The circumstantial indications of intentional racial discrimination in this case, although not as compelling as in
Miller-El,
have some persuasive value. Haynes cites to cases in which
Batson
violations occurred in Harris County, where he was tried,
as well as eases from the 1980s and early 1990s in which courts and judges observed that African-Americans were rarely part of juries for criminal
or capital
cases in Harris County. Haynes, however, was tried and convicted in 1999. He also notes that the prosecution in this case used peremptory strikes against four
of six African-American potential jurors. Relatedly, he argues that the prosecutor had a motive to exclude African-Americans from the jury, because Haynes was an African-American defendant accused of shooting and killing a white police officer. Nevertheless, these circumstantial indications are insufficient to show that the TCCA’s determination—that the decision of the prosecutor in this case to peremptorily strike potential jurors Owens and McQueen was not based on purposeful racial discrimination—was objectively unreasonable.

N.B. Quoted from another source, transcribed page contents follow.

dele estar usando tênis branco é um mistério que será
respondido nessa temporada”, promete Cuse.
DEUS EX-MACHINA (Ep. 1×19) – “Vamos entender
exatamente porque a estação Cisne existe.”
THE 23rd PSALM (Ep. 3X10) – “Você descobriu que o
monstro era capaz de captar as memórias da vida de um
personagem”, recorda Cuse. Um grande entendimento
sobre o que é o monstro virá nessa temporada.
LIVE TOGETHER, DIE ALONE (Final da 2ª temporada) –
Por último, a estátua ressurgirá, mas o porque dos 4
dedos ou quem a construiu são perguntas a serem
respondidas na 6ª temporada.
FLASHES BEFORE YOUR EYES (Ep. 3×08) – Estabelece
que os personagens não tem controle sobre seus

In addition, Haynes argues that potential jurors Owens and McQueen gave answers that were similar to, or more favorable to the prosecution than the answers given by some non-African-American potential jurors who were not struck. Haynes reasons that in this respect, the record undermines the credibility of the prosecutor’s stated reasons for striking Owens and McQueen. But the prosecutor’s reasons involved Owens and McQueen’s nonverbal demeanor and body language, not just their words, and the written record does not allow us to compare Owens and McQueen to the other potential jurors in those respects. Consequently, we cannot fully re-evaluate the credibility of the prosecutor’s claim that the potential jurors he peremptorily struck seemed particularly favorable to the defense.
Thus, Haynes has not shown that the TCCA’s determination was objectively unreasonable.

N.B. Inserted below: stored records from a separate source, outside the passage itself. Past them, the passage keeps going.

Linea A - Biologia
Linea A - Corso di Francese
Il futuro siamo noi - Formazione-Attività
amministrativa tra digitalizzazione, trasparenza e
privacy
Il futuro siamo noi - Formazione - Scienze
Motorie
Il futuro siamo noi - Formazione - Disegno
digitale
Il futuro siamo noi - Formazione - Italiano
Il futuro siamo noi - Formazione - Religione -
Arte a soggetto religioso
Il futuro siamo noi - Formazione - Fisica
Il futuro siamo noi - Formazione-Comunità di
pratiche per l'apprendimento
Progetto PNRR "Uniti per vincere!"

Lastly, Haynes asks us to consider, as evidence of judicial bias, the fact that Judge Harper was cleaning pistols on his bench during the questioning of individual potential jurors. While such behavior is not commendable, it was Judge Wallace, not Judge Harper, who adjudicated the
Batson
challenges at issue.
In sum, on the record in this case, none of the factors cited by Haynes are sufficient to persuade us that the TCCA’s determination that Haynes failed to carry his burden at the third stage of the
Batson
inquiry, was an objectively unreasonable application of clearly established law, or an unreasonable determination of the facts.
For the foregoing reasons, we AFFIRM the district court’s denial of habeas relief to Haynes.